Résumé de la décision
La Cour de Cassation, en audience publique le 14 février 2001, a examiné les pourvois formés par Julien X, Mignonette Y, et Patricia A contre un arrêt de la cour d'appel de Basse-Terre. Cette dernière avait condamné Julien et Mignonette pour violences aggravées et séquestration à six mois d'emprisonnement avec sursis, et Patricia pour violences aggravées à quatre mois d'emprisonnement avec sursis. Les pourvois ont été rejetés, confirmant ainsi les condamnations prononcées par la cour d'appel.
Arguments pertinents
1. Sur le premier moyen de cassation : Les demandeurs ont allégué une violation des articles 459 et 186 du Code de procédure pénale en raison de l'absence de visa du texte de répression dans l'ordonnance de renvoi. La Cour a jugé que cette absence n'avait pas créé de doute sur l'infraction reprochée, laquelle était correctement qualifiée. La décision précise que "le moyen ne saurait être accueilli".
2. Sur les moyens suivants : Les autres moyens, qui remettaient en question l'appréciation des faits par la cour d'appel, ont également été rejetés. La Cour a constaté que l'arrêt attaqué permettait de s'assurer que la cour d'appel avait répondu de manière adéquate aux conclusions des parties et avait caractérisé les délits en tous leurs éléments. La Cour a affirmé que "les moyens qui se bornent à remettre en question l'appréciation souveraine, par les juges du fond, des faits et circonstances de la cause, ainsi que des éléments de preuve contradictoirement débattus, ne sauraient être admis".
Interprétations et citations légales
1. Code de procédure pénale - Article 459 : Cet article stipule les conditions de l'ordonnance de renvoi. La Cour a interprété que l'absence de mention d'un texte de répression ne constitue pas un vice de procédure si l'infraction est clairement identifiée.

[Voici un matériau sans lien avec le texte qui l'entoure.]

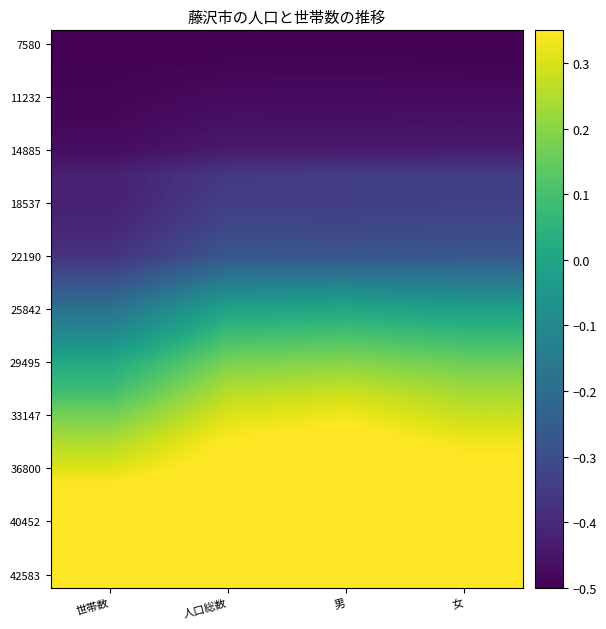

At which category does the chart reach its minimum across all series?

世帯数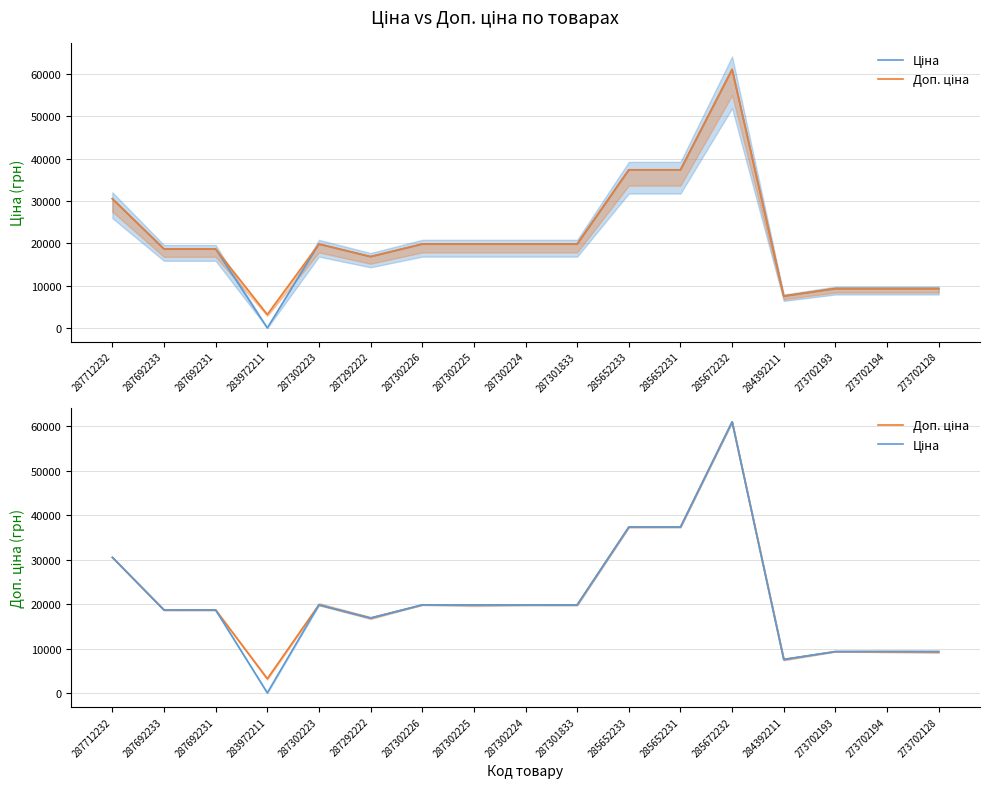

True or false: Доп. ціна and Ціна intersect in this chart.

False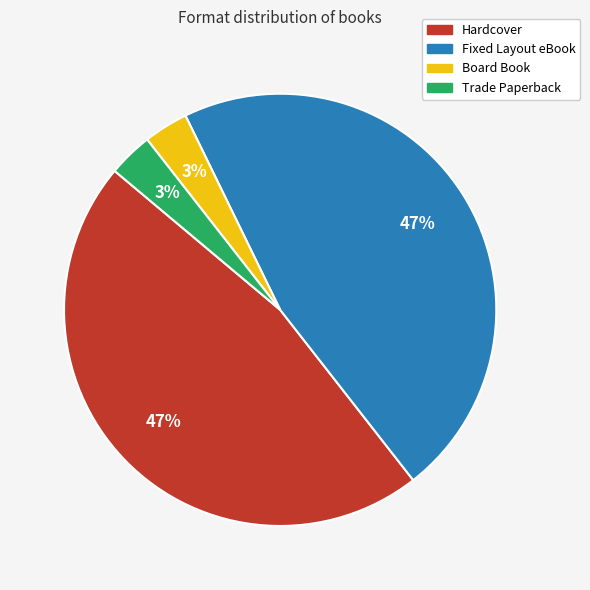

The Fixed Layout eBook slice represents 36% of the pie. True or false?

False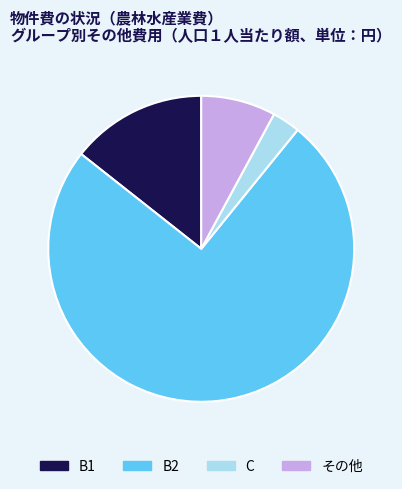

Is there a majority slice in this chart?

Yes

2. Code pénal - Article 224-1 : Cet article traite de la séquestration. Les demandeurs ont contesté l'application de cet article, mais la Cour a confirmé que les éléments constitutifs de la séquestration avaient été correctement établis par la cour d'appel.
3. Code pénal - Articles 222-12 et 222-13 : Ces articles définissent les violences aggravées. La Cour a noté que la cour d'appel avait suffisamment caractérisé les éléments matériels et intentionnels des délits, ce qui a permis de rejeter les moyens de cassation.
En conclusion, la décision de la Cour de Cassation a confirmé la régularité de la procédure et l'appréciation des faits par la cour d'appel, rejetant ainsi les pourvois des demandeurs.